None of these were the original goal. Each one is a separate team finding that the same underlying knowledge layer powers a different workflow. That's the tell. When something is a primitive, different teams find uses for it that the original authors didn't anticipate.
We're now building them for clients
We're working with several companies right now where the engagement starts with agentic automation. They want agents handling parts of their workflow, and they want them in production. The first thing we do, before we build a single agent, is build the brain.
Two reasons.
The first is that it lets us build quickly. With the brain in place, each new agent we build for the client is mostly composition: wiring the right skills, policies, and provenance together for the workflow. Without it, every agent project is a from-scratch knowledge-extraction project disguised as an engineering project, and the engineering ends up being the cheap part.

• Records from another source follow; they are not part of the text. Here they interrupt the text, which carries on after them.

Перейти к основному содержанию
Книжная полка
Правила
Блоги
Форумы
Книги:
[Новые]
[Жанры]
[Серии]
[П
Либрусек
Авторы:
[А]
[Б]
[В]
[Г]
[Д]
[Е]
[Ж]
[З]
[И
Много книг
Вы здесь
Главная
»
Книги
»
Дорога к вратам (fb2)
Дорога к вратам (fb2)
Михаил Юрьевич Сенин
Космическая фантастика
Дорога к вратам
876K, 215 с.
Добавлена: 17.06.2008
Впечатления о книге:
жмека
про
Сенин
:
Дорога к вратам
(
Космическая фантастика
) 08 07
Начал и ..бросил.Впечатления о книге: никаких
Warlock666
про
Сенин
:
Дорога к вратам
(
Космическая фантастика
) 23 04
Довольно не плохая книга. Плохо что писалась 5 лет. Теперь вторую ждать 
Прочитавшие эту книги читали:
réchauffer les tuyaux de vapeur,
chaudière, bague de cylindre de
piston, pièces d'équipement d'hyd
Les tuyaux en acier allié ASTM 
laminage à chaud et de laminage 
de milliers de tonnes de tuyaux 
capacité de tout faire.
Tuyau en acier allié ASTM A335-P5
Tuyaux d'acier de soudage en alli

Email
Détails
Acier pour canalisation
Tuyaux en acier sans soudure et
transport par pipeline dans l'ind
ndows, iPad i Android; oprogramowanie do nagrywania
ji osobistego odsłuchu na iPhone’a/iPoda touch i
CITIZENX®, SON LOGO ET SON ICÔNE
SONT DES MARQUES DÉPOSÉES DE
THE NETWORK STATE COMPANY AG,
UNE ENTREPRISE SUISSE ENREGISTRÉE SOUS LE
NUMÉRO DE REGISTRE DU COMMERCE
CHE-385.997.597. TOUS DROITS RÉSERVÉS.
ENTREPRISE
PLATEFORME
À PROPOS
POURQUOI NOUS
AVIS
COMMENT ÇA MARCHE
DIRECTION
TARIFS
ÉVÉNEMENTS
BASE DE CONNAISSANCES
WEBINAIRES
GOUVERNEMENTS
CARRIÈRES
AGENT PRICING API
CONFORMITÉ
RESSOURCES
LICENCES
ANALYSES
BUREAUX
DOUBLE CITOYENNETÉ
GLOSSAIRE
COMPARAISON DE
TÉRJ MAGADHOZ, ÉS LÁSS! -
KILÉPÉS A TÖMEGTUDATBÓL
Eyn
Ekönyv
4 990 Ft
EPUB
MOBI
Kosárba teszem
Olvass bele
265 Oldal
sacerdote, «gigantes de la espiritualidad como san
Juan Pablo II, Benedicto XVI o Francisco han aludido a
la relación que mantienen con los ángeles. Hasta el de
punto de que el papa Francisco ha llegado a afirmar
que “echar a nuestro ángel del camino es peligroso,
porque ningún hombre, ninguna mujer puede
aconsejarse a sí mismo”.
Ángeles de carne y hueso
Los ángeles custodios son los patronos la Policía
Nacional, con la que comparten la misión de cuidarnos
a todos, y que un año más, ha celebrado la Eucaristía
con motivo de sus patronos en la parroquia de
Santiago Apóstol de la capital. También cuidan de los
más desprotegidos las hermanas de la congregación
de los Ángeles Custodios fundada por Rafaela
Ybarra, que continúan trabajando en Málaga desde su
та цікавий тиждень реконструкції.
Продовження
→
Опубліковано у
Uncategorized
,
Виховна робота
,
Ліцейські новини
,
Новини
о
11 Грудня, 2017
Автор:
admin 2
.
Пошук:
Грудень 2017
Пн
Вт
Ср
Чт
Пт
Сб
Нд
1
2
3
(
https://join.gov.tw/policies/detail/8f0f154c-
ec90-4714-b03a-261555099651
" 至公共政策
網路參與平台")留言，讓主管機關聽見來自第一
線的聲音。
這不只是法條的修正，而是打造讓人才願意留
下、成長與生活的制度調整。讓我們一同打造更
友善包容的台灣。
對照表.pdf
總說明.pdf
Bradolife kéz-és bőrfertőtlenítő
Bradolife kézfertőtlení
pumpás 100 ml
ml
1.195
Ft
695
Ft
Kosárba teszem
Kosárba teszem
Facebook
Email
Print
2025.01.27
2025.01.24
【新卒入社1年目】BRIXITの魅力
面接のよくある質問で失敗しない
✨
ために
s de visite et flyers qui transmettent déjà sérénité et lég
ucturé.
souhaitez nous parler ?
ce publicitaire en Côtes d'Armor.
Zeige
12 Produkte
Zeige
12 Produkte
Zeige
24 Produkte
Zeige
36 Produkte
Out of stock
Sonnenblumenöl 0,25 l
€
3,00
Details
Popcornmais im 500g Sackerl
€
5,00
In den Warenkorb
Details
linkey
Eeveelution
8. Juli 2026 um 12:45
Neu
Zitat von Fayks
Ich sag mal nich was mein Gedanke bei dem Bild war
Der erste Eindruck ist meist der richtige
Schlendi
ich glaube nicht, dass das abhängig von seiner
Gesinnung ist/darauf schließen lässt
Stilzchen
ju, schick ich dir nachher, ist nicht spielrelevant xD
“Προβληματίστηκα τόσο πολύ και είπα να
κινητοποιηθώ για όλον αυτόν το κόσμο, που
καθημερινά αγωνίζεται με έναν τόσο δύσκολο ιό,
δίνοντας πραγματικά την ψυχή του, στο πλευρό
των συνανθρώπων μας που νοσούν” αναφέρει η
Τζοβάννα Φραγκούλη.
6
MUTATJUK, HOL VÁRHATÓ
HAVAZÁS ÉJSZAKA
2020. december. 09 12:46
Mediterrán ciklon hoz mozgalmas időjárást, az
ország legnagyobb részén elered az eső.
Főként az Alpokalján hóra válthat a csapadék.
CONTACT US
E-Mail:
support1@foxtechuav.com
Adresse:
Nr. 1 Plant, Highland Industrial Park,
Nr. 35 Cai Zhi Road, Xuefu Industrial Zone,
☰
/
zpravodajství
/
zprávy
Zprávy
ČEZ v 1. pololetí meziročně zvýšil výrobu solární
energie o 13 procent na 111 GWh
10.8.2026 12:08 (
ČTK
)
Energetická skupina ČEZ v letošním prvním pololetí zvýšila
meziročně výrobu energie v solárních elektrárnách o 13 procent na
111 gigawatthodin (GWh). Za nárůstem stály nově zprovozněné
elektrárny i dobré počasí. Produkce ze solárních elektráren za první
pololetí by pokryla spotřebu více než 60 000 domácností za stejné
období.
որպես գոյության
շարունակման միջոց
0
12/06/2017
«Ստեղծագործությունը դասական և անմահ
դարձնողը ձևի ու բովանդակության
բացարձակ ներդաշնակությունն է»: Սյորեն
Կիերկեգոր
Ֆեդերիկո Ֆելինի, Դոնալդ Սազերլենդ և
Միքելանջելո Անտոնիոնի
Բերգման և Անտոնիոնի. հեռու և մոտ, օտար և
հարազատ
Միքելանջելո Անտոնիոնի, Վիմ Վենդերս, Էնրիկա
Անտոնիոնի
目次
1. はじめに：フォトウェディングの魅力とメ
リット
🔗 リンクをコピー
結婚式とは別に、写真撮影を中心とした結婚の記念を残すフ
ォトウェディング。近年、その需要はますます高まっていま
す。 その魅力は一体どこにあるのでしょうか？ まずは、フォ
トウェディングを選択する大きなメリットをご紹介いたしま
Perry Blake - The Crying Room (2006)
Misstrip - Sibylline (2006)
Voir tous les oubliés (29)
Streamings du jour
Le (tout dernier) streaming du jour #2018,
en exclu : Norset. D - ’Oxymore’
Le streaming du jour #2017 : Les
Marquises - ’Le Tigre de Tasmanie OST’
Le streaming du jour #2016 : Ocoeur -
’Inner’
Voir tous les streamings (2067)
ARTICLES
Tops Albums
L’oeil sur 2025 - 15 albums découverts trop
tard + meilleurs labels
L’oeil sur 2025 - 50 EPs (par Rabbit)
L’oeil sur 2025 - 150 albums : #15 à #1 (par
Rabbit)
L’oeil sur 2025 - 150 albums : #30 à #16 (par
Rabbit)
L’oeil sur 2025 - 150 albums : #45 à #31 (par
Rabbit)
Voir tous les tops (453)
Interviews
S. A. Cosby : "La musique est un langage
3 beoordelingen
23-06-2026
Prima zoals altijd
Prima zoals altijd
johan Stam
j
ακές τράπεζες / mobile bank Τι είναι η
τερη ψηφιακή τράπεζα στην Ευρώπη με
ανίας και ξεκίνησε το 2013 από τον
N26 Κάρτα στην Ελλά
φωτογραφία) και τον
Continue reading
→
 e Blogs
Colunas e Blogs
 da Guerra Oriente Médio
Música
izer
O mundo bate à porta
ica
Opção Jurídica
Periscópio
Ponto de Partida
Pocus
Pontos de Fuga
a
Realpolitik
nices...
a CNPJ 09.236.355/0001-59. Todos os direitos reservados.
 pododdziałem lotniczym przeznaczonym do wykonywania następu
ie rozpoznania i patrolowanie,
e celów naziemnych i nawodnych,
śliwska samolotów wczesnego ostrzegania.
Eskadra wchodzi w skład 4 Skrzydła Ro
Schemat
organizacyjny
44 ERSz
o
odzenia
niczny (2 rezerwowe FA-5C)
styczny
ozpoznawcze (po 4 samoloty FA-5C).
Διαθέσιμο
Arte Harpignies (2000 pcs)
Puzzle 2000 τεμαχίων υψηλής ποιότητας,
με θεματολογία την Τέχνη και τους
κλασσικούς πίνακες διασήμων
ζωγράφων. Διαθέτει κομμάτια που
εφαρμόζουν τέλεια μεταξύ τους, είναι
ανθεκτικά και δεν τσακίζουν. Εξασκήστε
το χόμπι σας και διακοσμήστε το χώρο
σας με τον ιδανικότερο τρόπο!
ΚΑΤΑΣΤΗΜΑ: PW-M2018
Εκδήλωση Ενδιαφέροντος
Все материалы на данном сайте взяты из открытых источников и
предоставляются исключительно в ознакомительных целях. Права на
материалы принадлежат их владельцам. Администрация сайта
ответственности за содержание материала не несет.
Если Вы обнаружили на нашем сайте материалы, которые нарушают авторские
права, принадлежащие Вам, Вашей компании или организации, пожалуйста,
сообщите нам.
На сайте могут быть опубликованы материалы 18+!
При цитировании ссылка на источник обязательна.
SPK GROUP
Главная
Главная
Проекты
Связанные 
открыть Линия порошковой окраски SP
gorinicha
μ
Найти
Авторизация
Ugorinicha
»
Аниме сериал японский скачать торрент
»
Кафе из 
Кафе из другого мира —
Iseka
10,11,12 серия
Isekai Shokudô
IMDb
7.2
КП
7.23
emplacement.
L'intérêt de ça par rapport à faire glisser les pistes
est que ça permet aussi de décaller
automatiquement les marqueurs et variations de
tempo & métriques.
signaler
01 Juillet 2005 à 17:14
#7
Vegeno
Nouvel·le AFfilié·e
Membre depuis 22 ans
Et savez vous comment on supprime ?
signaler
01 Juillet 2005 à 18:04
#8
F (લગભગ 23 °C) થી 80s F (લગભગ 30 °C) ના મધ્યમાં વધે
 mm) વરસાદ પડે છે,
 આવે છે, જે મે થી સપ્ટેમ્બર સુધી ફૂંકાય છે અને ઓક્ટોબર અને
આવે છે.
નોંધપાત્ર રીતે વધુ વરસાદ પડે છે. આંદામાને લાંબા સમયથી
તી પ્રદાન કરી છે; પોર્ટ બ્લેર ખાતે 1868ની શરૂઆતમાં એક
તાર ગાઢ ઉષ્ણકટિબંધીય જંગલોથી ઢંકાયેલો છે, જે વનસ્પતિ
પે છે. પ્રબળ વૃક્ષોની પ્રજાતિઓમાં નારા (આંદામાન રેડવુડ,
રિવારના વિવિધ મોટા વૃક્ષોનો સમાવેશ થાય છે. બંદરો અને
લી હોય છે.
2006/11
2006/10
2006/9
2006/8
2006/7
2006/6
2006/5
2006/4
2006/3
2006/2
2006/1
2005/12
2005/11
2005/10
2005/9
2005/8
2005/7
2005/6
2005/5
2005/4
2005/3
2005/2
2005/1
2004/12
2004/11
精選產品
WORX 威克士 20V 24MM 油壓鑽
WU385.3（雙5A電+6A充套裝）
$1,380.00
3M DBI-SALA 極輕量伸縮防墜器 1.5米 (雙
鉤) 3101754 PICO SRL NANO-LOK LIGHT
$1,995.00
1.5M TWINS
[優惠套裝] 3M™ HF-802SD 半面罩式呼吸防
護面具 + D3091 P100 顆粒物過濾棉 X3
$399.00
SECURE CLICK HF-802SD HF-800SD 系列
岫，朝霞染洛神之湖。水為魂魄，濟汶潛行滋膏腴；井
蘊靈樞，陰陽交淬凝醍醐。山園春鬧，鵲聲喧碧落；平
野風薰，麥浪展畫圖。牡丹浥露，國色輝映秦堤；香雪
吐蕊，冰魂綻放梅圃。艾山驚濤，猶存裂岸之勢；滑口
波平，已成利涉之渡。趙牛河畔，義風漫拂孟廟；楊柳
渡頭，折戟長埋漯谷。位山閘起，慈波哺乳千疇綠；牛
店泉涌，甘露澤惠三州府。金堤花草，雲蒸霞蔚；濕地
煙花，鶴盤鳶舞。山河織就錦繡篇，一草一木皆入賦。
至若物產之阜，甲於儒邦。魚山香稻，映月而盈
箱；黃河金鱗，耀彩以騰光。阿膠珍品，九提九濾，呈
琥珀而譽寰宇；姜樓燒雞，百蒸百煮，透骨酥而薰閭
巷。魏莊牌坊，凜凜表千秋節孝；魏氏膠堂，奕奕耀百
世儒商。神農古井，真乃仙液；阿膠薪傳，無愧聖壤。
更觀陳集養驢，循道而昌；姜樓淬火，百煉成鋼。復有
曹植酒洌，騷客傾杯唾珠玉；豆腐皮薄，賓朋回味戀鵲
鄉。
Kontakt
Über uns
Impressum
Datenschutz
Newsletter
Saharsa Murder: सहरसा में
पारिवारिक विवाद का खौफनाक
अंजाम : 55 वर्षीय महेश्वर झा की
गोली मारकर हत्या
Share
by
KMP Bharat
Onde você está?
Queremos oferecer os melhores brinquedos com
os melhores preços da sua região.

The second is that it lets the client build for themselves after we leave. A company brain is the kind of asset that compounds. Once it exists and is being maintained, the marginal cost of the next agent (the one we're not building, the one their internal team builds six months later) collapses. They can spin up new automations on top of an asset they own and understand, instead of waiting for another agency to come back and do it for them.
That second reason is the one we care more about. Most of the AI agency work being sold right now is the first kind: project-by-project, one agent at a time, knowledge extracted and then thrown away. We don't think that's how this is going to play out. We think the companies that win the next decade are the ones that build a real knowledge layer once and then compound on it.
Where to start, if you're going to build one
You shouldn't try to encode the whole company at once. You'll fail, and you'll generate a year of demoralizing work in the process. A few patterns we've watched separate the projects that work from the ones that stall:
Start with one workflow, end-to-end. Pick the one where humans currently spend the most time remembering and the least time deciding. That's where the brain has the highest leverage.
Capture from observation, not interviews. People will tell you the policy as they remember it. The actual policy is what they do. Watching the work (Slack threads, ticket comments, transcripts of escalations) gives you ground truth that interviews don't.
Treat the skills file as code, not docs. If it lives in Notion, it will rot. If it lives in version control with tests, it will survive.
Keep humans in the loop until the failure modes are mapped. The first version of any agent will fail in ways you didn't predict. The brain helps you contain the failures. Humans help you discover them.
Build the provenance layer from day one. Knowing when each fact was last verified is what separates a brain that gets better over time from one that gets quietly worse.
What this means going forward
Blomfield ends his RFS with a line we keep coming back to: every company in the world is going to need one. We think he's right, and we'd add a sharper version of the same claim.
The companies that build their brain first will compound. Their agents will get better with every engagement, every ticket, every incident. The ones that don't will keep paying humans to remember things, and they'll wonder why their AI investments aren't producing the operating leverage everyone promised.
The model isn't the moat. The company brain is.